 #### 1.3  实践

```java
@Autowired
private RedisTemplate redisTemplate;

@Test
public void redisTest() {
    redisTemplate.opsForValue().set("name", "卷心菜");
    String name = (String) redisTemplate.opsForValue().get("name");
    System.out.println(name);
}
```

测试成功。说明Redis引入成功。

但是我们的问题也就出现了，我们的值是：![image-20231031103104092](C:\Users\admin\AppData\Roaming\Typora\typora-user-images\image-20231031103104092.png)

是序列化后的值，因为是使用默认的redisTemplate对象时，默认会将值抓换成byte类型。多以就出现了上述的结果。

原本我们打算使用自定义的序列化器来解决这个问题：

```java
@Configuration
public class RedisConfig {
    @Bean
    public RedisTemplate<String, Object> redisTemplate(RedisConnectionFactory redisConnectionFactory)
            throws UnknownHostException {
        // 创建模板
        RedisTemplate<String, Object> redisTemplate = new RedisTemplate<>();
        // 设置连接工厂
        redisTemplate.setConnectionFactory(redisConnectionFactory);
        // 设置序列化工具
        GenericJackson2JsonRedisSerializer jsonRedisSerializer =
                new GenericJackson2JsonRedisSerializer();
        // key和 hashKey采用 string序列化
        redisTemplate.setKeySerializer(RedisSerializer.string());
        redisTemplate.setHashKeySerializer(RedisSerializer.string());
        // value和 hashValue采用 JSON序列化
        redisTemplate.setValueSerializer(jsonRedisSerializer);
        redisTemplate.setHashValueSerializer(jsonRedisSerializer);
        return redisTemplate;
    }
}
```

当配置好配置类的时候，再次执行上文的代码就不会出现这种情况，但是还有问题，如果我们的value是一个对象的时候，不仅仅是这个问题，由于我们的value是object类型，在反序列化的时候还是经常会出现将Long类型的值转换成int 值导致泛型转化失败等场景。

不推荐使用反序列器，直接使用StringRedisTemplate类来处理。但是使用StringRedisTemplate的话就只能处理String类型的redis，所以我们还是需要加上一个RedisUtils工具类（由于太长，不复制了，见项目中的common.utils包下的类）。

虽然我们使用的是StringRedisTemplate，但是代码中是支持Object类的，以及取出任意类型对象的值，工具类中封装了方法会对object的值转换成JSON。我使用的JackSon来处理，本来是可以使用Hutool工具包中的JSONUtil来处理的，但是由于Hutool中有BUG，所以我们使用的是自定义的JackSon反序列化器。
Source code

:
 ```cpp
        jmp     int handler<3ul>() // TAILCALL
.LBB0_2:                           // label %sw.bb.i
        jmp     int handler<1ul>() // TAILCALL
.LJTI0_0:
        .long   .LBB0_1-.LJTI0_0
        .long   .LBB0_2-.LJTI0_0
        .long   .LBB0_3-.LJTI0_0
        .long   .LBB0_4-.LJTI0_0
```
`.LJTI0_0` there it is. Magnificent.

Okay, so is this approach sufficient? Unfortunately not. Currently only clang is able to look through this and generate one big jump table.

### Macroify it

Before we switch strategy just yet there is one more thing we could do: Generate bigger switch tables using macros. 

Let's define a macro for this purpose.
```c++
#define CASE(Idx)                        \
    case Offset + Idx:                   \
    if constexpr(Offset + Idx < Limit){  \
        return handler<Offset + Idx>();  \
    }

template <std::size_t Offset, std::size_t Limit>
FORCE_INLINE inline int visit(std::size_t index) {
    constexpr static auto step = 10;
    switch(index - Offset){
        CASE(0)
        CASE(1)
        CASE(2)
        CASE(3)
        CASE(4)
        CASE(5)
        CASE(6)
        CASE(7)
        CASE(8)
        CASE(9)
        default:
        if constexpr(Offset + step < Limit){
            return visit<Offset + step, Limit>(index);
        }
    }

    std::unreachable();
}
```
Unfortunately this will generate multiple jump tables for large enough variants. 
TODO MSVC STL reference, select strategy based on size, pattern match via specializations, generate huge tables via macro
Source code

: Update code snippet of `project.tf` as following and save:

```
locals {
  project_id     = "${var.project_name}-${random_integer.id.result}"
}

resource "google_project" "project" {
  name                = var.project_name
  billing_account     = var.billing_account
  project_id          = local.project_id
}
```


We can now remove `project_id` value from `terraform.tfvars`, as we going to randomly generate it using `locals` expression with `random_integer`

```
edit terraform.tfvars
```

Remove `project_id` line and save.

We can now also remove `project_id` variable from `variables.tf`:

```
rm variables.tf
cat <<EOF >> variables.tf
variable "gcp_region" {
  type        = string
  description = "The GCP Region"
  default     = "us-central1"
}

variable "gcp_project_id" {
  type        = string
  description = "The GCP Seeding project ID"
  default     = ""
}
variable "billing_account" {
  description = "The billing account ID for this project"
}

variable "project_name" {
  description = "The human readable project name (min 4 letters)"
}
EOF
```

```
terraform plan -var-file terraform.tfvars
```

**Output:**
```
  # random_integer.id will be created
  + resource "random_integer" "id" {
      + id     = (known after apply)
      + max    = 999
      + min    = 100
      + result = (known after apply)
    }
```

◆ What the task asks
Only the number of lines in the data that hold "opsForValue" should be stated.

◆ Final answer
2